🤖 AI Summary
EIP-7702’s delegation mechanism enables externally owned accounts (EOAs) to grant unconditional, persistent execution authority over themselves to arbitrary smart contracts via a single signature—introducing novel, persistent phishing attacks.
Method: We conduct the first systematic analysis of its three triggering vectors (user-, attacker-, and protocol-driven), identify new attack surfaces—including ERC-4337 remote delegation reuse and cross-chain replay—and perform the first large-scale empirical study across multiple EVM-compatible chains. Our methodology integrates on-chain behavioral analysis, controlled experiments, multi-chain event tracing, and address/contract clustering, covering over 150,000 delegation and execution events.
Contribution/Results: We empirically confirm highly centralized malicious adoption, resulting in substantial asset losses. We further propose deployable, protocol-level defenses, establishing foundational practical insights for securing account abstraction ecosystems.
📝 Abstract
EIP-7702 introduces a delegation-based authorization mechanism that allows an externally owned account (EOA) to authenticate a single authorization tuple, after which all subsequent calls are routed to arbitrary delegate code.
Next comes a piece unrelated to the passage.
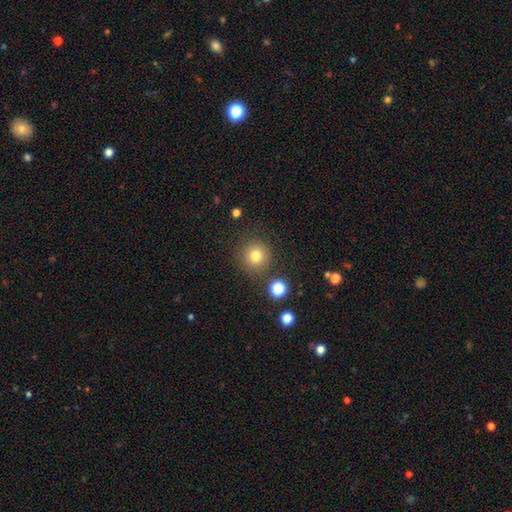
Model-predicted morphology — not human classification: smooth-or-featured: smooth: 79% | star or artifact: 13% | featured or disk: 7%
  how-rounded: round: 94% | in between: 5% | cigar-shaped: 1%
  merging: none: 84% | minor disturbance: 8% | merger: 4% | major disturbance: 3%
We show that this design enables a qualitatively new class of phishing attacks: instead of deceiving users into signing individual transactions, an attacker can induce a victim to sign a single authorization tuple that grants unconditional and persistent execution control over the account.
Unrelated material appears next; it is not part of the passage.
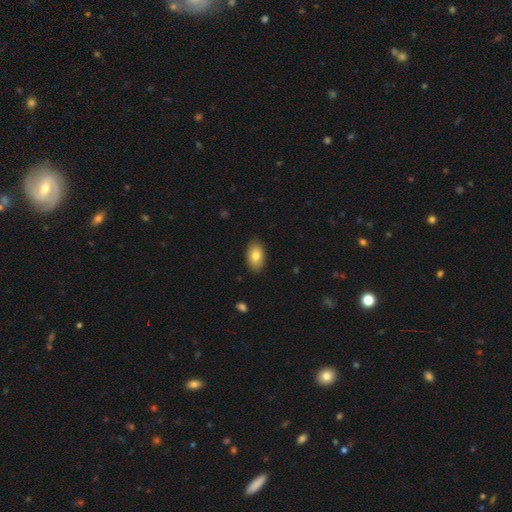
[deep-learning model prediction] Morphology: type=smooth (80%); roundness=in between (92%); merging=none (87%).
Through controlled experiments, we identify three reliable trigger pathways: user-driven, attacker-driven, and protocol-triggered. Each can lead to full account takeover and complete asset drainage. We further propose two extended attack surfaces. First, ERC-4337's EntryPoint pipeline enables remote and repeated activation of the delegated code without further victim involvement. Second, the chain-agnostic authorization mode permits replay-like compromises across independent networks.
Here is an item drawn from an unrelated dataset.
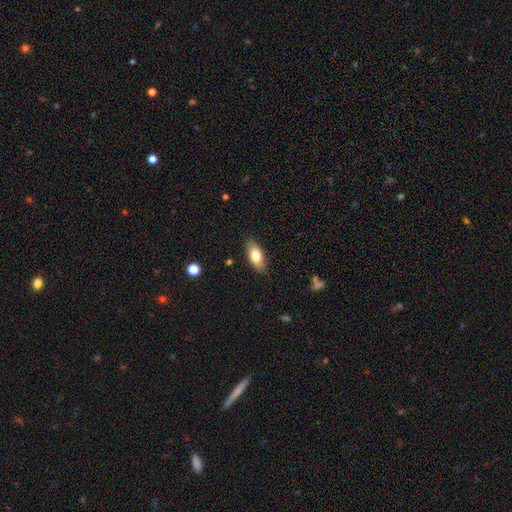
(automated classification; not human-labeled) smooth_or_featured: smooth (p=0.76) [alt: featured or disk p=0.17]
how_rounded: in between (p=0.86) [alt: cigar-shaped p=0.11]
merging: none (p=0.86) [alt: minor disturbance p=0.11]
We also present the first empirical measurement of EIP-7702 usage across major EVM chains. Analyzing over 150k authorization and execution events involving 26k addresses and hundreds of delegator contracts, we assess the protocol's real-world footprint. Our findings show that EIP-7702 authorizations are highly centralized, dominated by a small number of contract families linked to criminal activity and repeatedly reused across incidents. Corresponding loss data reveals substantial theft of ETH, ERC-20 tokens, and NFTs. These results provide practical evidence that the attack surface we identify is not merely theoretical, but is already being exploited at scale. We conclude by proposing protocol-level defenses to mitigate the delegation-based phishing vector introduced by EIP-7702.